[EXTRACTED RECORDS]

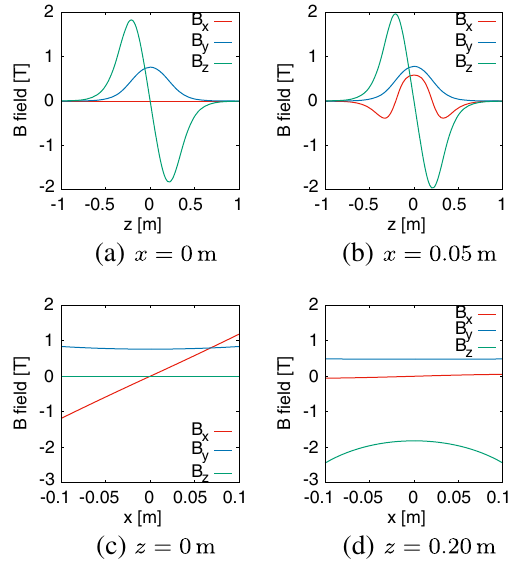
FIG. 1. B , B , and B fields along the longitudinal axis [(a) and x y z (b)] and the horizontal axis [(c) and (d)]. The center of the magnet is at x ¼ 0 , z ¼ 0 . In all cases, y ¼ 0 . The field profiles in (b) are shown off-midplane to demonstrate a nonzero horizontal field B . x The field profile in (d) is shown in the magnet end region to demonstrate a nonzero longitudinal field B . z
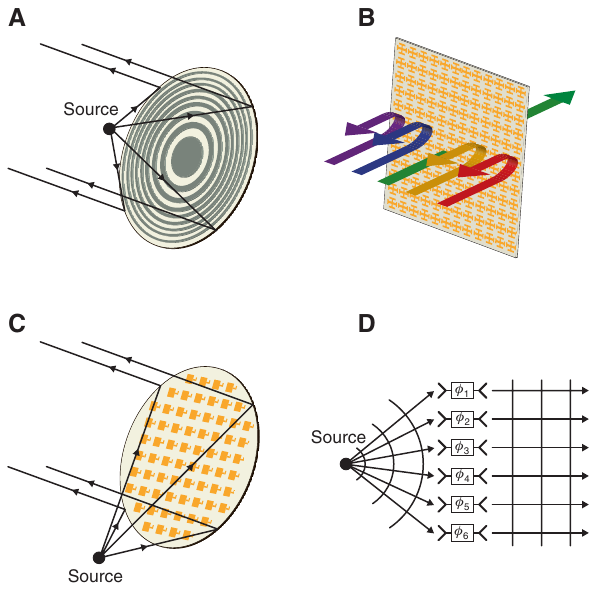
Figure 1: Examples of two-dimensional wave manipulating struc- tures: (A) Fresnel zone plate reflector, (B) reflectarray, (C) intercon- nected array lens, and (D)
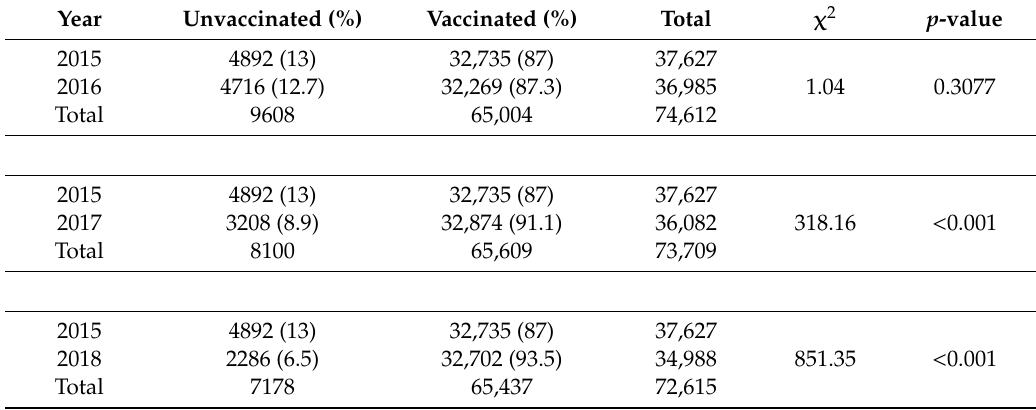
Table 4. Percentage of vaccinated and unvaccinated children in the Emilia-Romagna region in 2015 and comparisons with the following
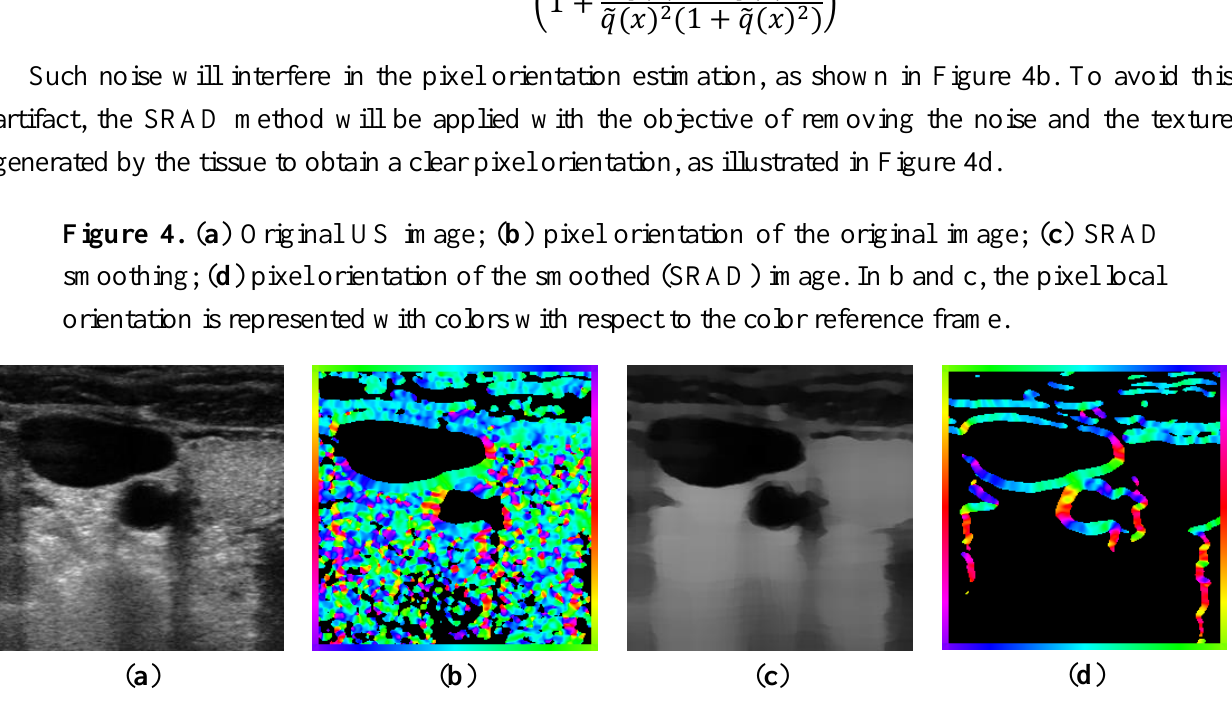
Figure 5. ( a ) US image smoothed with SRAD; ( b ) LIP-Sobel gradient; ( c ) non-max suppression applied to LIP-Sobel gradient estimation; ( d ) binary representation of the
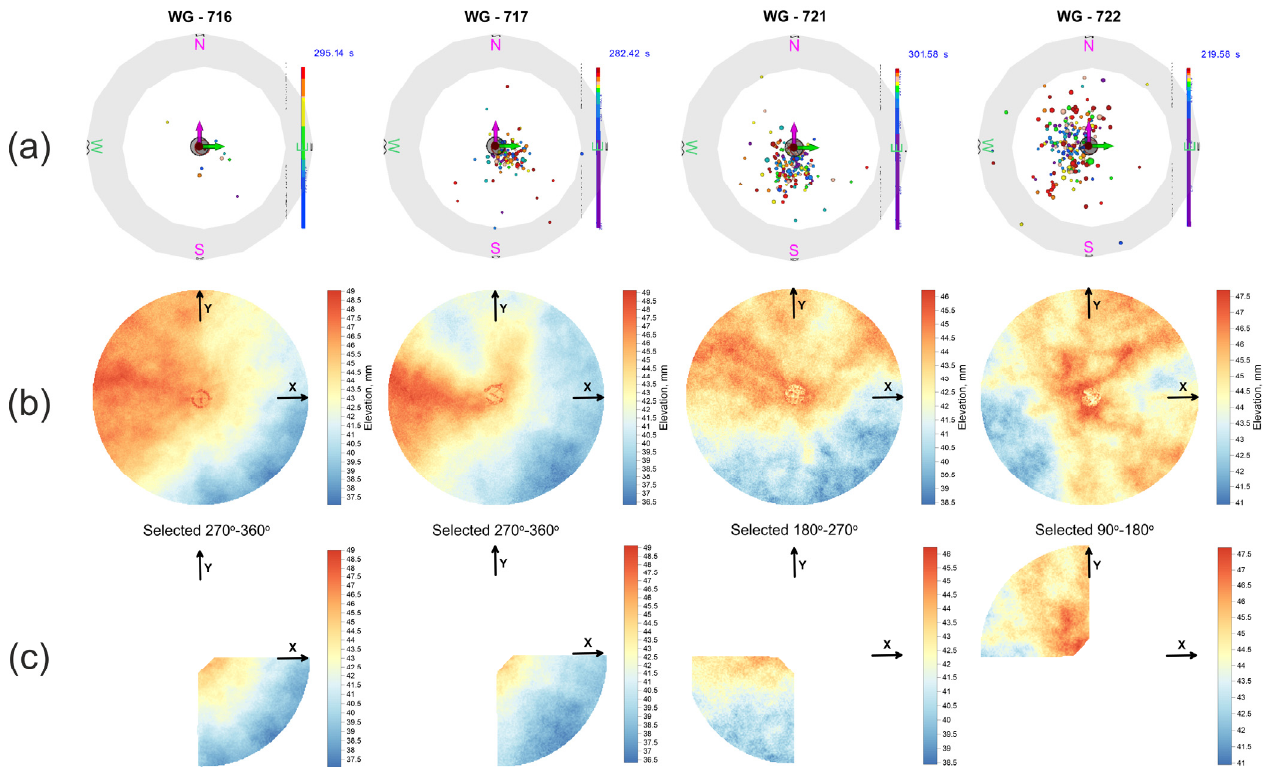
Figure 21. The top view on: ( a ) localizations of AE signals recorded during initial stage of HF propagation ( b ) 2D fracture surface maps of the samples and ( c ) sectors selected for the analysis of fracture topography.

[/EXTRACTED RECORDS]

● **EXERCISE DETAILS**
Reproduce exactly the lines of the data above that run from the line with "Table 4. Percentage" down to the line with "Figure 5. ( a", both ends included. Pictures do not belong in the copy.

● **YOUR SOLUTION**
Table 4. Percentage of vaccinated and unvaccinated children in the Emilia-Romagna region in 2015 and comparisons with the following
Figure 5. ( a ) US image smoothed with SRAD; ( b ) LIP-Sobel gradient; ( c ) non-max suppression applied to LIP-Sobel gradient estimation; ( d ) binary representation of the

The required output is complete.